Sekelompok masyarakat kaya yang hidup bermewah-mewah, yang membeli makanan tak pernah habis dimakan lalu dibuang di tong sampah. Orang-orang miskin yang menjadi gelandangan memungutinya untuk mengganjal perut seharian. Sekelompok masyarakat yang menampakkan mobil mewah di hadapan anak-anak yang berpeluh di jalanan. Berbelanja di mal-mal di tengah gelandangan yang merintih kesakitan. Mendirikan rumah bertingkat-tingkat meskipun di sebelahnya terdapat bangunan reot yang dihuni sekelompok masyarakat miskin.

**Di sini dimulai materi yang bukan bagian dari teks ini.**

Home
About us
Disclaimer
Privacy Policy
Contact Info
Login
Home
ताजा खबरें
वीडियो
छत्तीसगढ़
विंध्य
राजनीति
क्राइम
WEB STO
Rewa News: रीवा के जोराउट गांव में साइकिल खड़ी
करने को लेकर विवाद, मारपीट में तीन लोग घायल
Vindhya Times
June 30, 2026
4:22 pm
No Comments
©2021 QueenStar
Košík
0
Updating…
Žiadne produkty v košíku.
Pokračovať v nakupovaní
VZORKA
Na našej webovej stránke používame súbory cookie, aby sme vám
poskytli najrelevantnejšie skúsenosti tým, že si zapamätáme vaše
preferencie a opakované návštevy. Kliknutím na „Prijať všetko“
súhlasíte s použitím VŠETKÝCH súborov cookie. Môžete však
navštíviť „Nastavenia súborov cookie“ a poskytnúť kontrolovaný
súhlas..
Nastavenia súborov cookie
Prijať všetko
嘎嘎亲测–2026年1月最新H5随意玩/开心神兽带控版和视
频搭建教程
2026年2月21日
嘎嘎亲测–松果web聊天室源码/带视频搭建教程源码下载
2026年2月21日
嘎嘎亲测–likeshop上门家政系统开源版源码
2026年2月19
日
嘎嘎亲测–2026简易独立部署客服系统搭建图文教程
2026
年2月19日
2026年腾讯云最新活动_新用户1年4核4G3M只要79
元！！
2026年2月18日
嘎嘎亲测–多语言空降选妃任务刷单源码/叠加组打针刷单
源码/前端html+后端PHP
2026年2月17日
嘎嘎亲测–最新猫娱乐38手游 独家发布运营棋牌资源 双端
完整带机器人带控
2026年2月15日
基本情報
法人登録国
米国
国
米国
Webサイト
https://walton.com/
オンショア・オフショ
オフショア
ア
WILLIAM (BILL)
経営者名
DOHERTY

Para penyelenggara negara pun seolah-olah membutakan mata. Para elite menyiasati anggaran negara untuk melipatkan gaji dan tunjangan di tengah anak-anak putus sekolah. Para elite pun menyaksikan jutaan rakyat terjerat kemelaratan, tetapi itu hanya dijadikan tema berebut kursi kekuasaan. Di mulut mengatakan anggaran negara terbatas, tetapi tanpa bersalah plesiran ke negeri manca. Berbelanja ke luar negeri dengan harga berbandrol tinggi, padahal masih dijumpai penduduk yang terlilit kelaparan. Elite kekuasaan begitu bangganya melakukan korupsi yang berdampak kian menjeritnya derita masyarakat miskin.

Pada titik ini, saatnya kita untuk menyalakan jiwa sosial. Kebersamaan sebagai sebuah masyarakat-bangsa harus lebih substantif. Begitu banyak di antara kita yang tekun menjalani ritual keagamaan, tetapi kita hidup bukan untuk membangun kesalehan pribadi semata. Laku spiritual yang berlandaskan keimanan kepada Tuhan tidaklah bermakna tanpa gerak amal dalam kehidupan. Kesenjangan dan ketimpangan sosial adalah kesalahan kita yang tak mampu menyadari kehadiran sesama dan realitas sosial.

Kepedulian, solidaritas, dan empati sosial haruslah berjangka panjang. Bukankah anak-anak jalanan masih memiliki tetangga yang berkecukupan? Ada sekelompok masyarakat kaya yang seharusnya bisa turut membantu anak-anak yang kesulitan biaya sekolah. Sekelompok masyarakat yang berkecukupan hendaknya saling membantu dan menanggung beban penderitaan dengan sekelompok masyarakat miskin di sekitarnya.

Jiwa sosial mengarahkan kita membangun kehidupan. Membebaskan sekelompok masyarakat miskin dari keterpurukan dan ketidakberdayaan merupakan sebentuk ibadah. Kita perlu memanusiakan manusia, menghargai keberadaan manusia lainnya sebagai bagian dari kita. Jiwa sosial menghendaki kita merasakan denyut kehidupan masyarakat yang masih diselimuti kenestapaan, lalu bertindak memerdekakannya agar sejahtera.

Begitu pula para penyelenggara negara berkewajiban dan memiliki tanggung jawab mengatasi kemiskinan dengan membangun sistem yang berkeadilan sosial. Stop korupsi! Karena, korupsi merupakan sebentuk pelanggaran amanat Tuhan yang menyebabkan masyarakat menderita. Wallahu a'lam.